Now that prosecutors have charged all four officers involved in the arrest that ended in George Floyd's death, their real work begins: proving them.
The charges against Derek Chauvin, the former officer who kept his knee on Floyd's neck for almost nine minutes, were expanded this week to include the more serious one of second-degree murder.
This was added to charges of third-degree murder and second-degree manslaughter.
The other three officers -- Thomas Lane and J. Alexander Kueng, who helped restrain Floyd, and Tou Thao, who stood nearby -- are charged with aiding and abetting second-degree murder and aiding and abetting second-degree manslaughter.
Second-degree murder and aiding and abetting that crime carry a maximum penalty of 40 years, while the maximum is 25 years for a third-degree murder conviction.
A manslaughter conviction carries a maximum sentence of 10 years in prison, as does aiding and abetting manslaughter.
To prove third-degree murder, prosecutors have to show that Chauvin carried out "an act eminently dangerous to others and evincing a depraved mind," without intent to kill, but without regard for life.

(Measurement reading data)

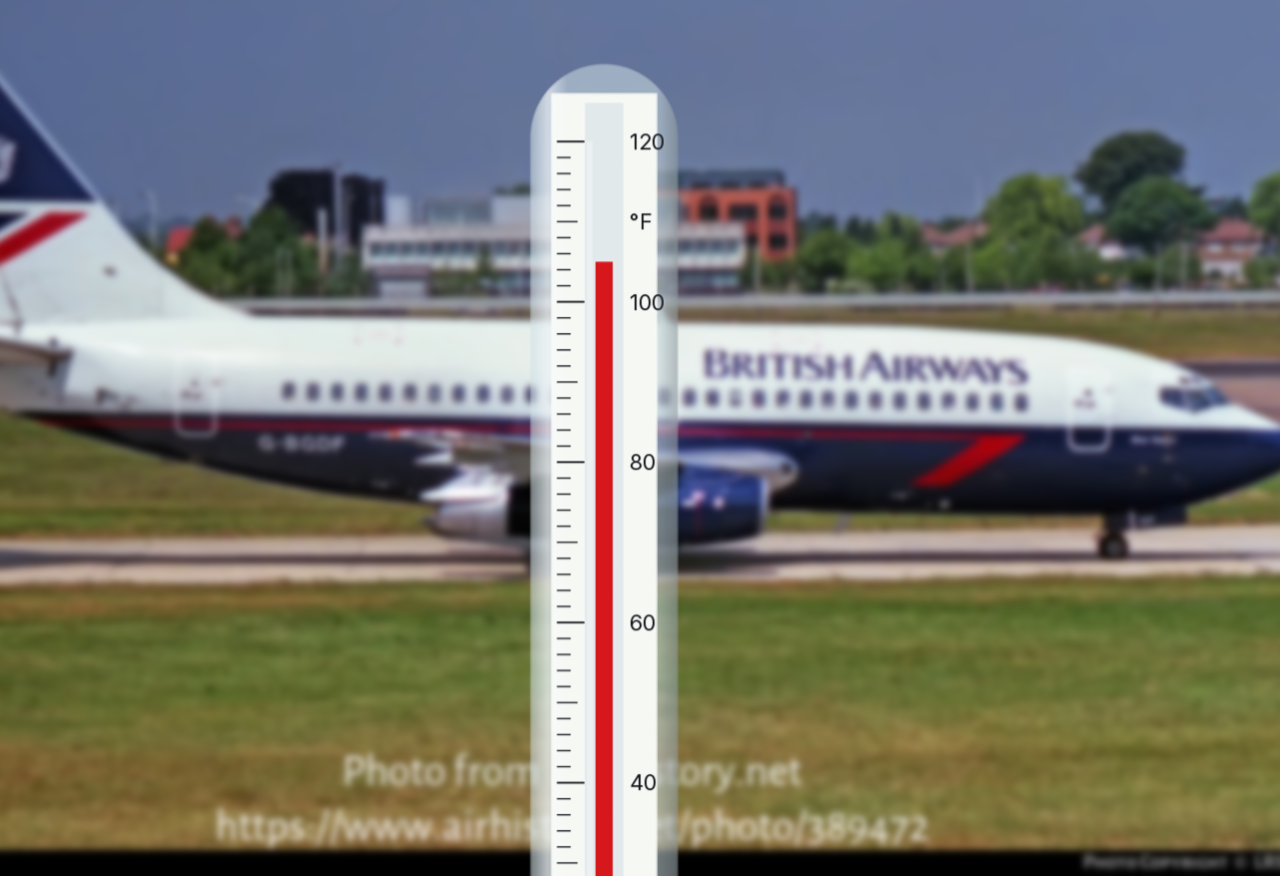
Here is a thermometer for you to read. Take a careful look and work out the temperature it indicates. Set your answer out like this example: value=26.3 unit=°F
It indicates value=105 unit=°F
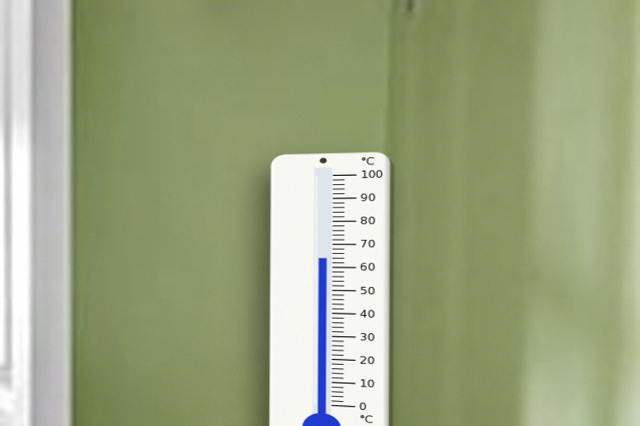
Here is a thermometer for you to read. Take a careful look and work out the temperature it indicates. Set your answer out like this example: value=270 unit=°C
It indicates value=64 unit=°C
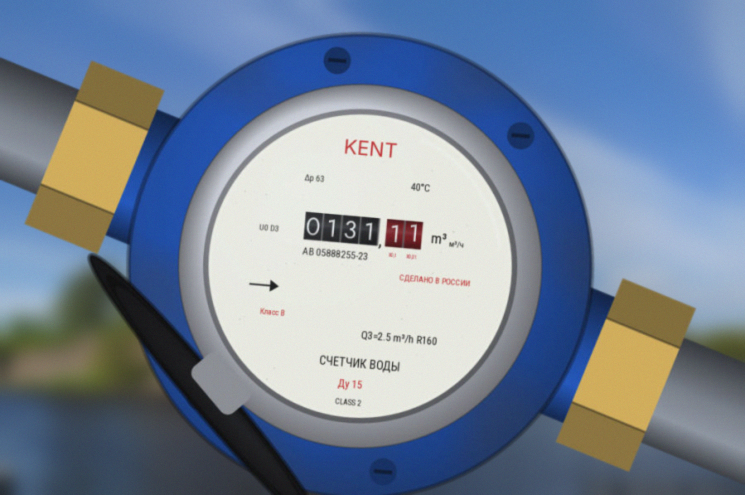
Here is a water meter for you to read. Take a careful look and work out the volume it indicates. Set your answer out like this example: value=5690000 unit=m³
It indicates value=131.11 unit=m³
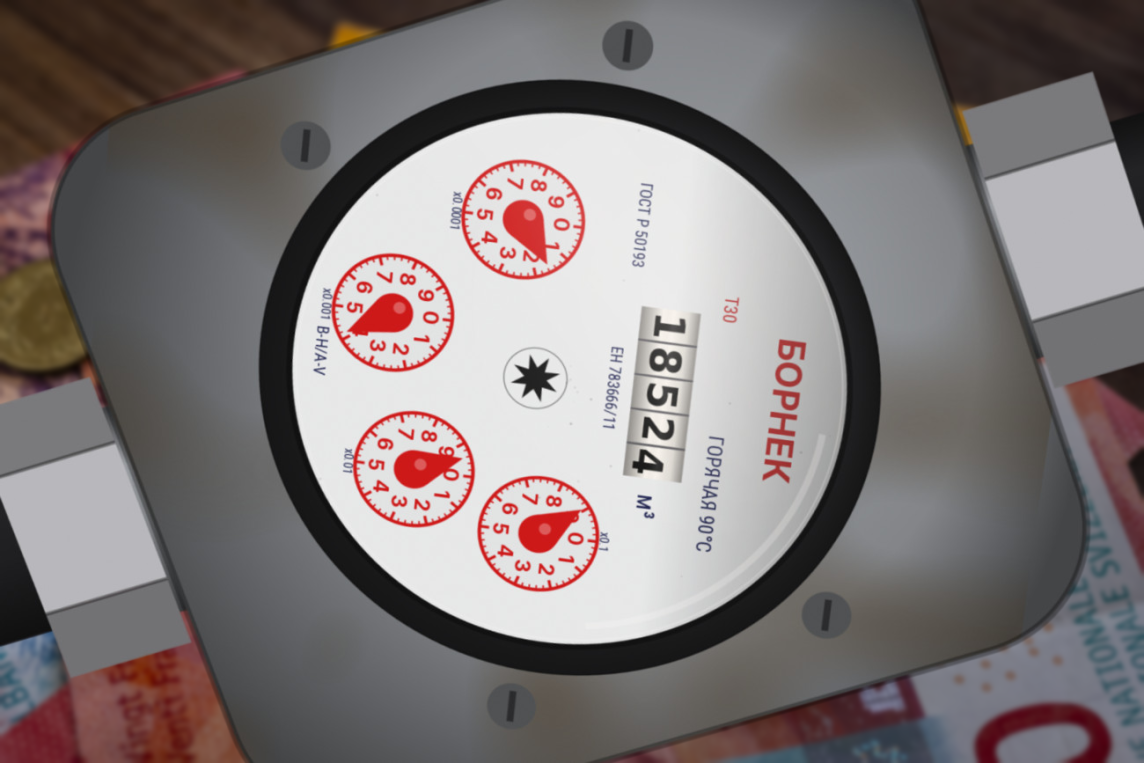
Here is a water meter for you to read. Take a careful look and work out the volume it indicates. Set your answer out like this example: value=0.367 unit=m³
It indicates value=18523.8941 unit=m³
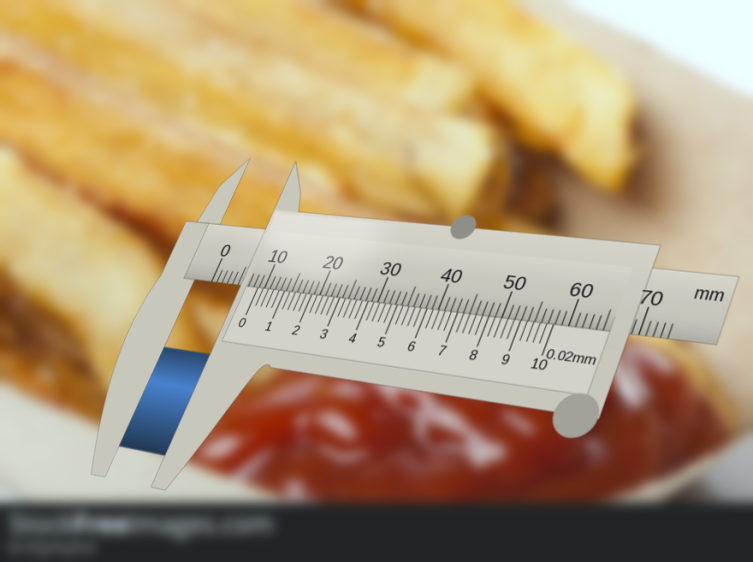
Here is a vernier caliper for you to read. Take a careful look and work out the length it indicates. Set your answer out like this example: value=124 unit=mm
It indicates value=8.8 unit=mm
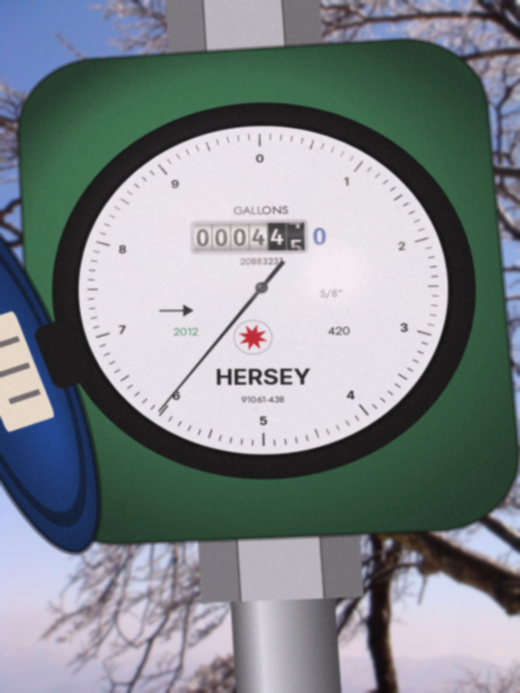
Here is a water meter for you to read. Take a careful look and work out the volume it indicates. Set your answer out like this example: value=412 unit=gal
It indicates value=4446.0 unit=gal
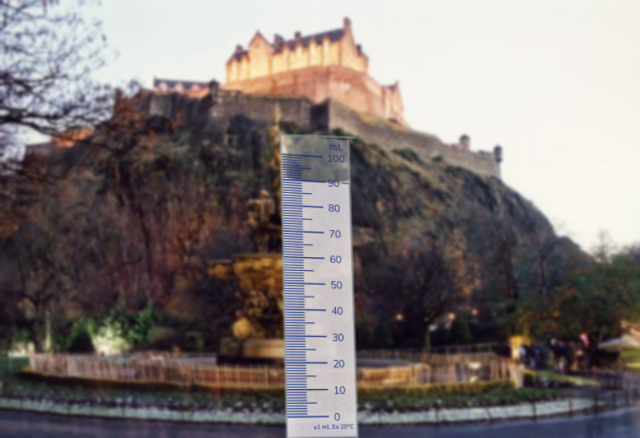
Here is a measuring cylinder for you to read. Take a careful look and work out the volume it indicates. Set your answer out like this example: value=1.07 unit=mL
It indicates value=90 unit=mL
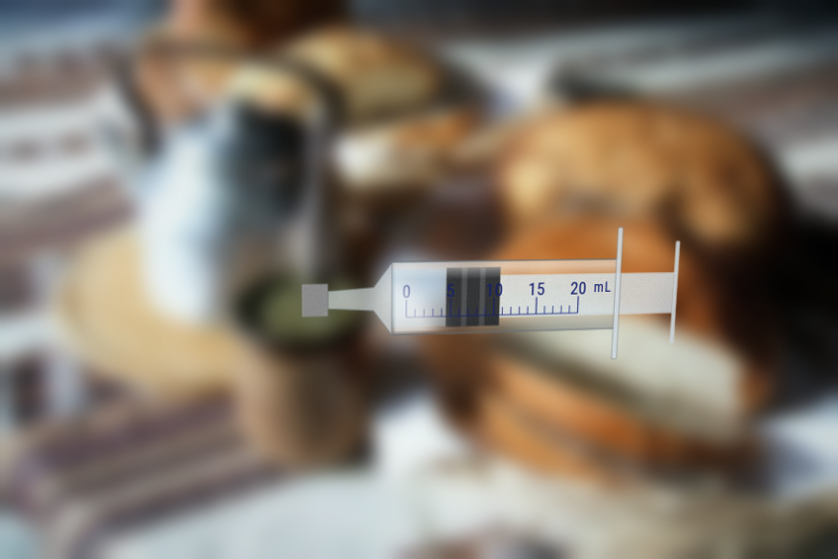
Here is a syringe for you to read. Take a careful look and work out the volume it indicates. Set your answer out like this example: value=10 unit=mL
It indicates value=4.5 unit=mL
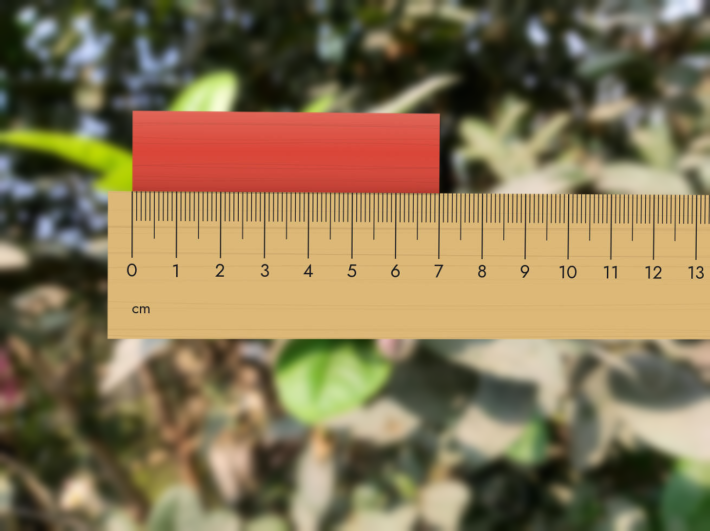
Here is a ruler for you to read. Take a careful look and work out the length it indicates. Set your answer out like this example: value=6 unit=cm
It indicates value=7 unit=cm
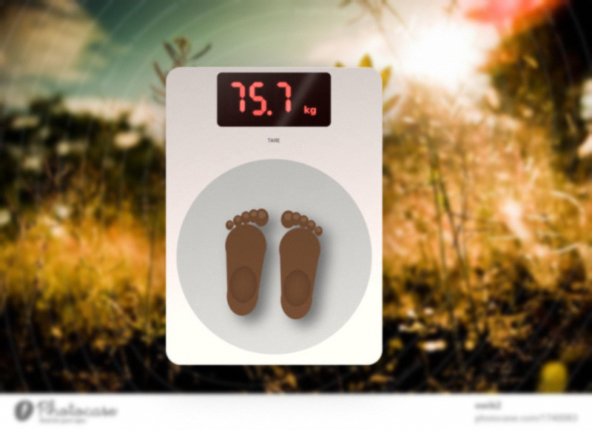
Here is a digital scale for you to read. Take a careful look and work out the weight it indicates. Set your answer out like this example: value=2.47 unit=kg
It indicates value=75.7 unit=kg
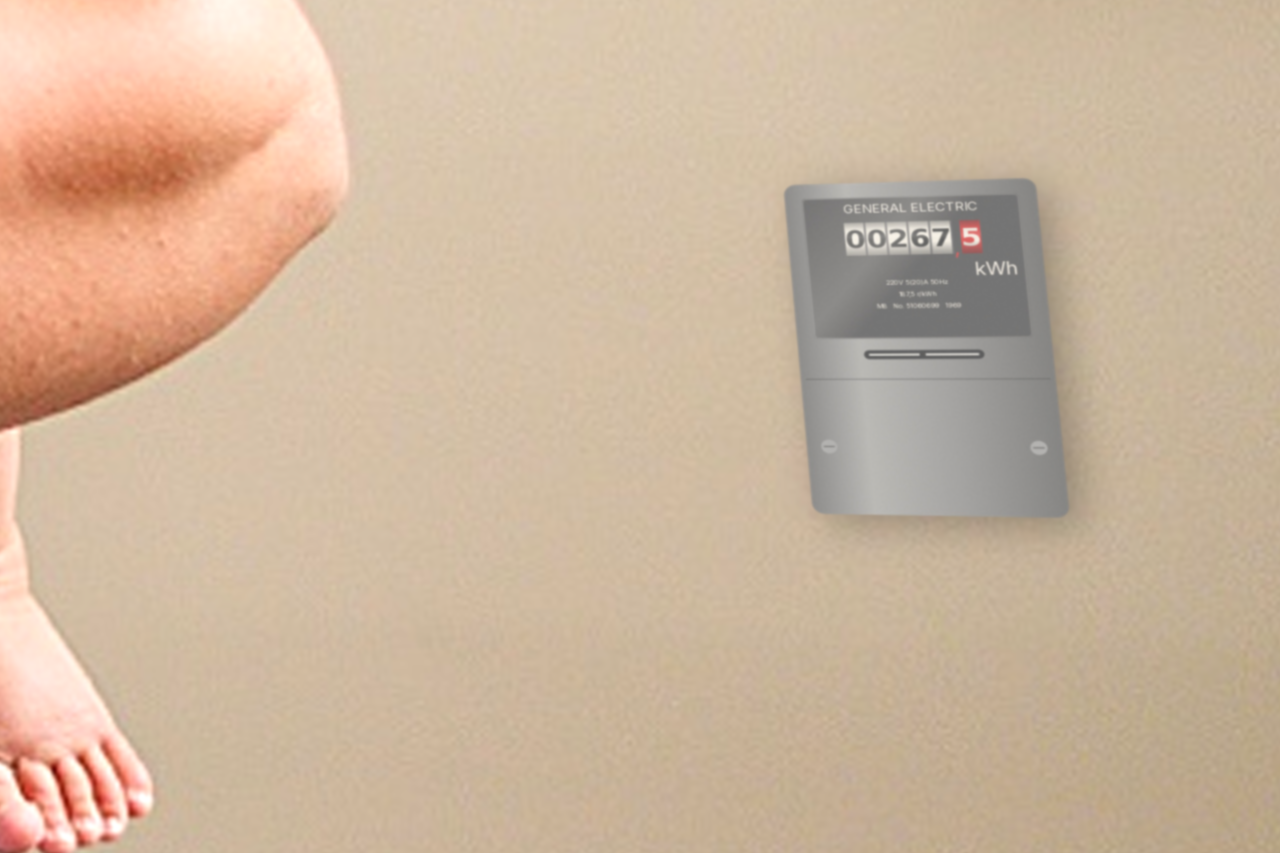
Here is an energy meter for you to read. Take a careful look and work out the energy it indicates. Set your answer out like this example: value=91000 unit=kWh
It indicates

* TASK 1
In the news excerpt, what is the maximum prison sentence for a manslaughter conviction?
* TASK 2
Please rewrite the stretch of the news excerpt from "To prove third-degree" through "regard for life.", substituting "highly" for "eminently".

* YOUR SOLUTION 1
10 years in prison.

* YOUR SOLUTION 2
To prove third-degree murder, prosecutors have to show that Chauvin carried out "an act highly dangerous to others and evincing a depraved mind," without intent to kill, but without regard for life.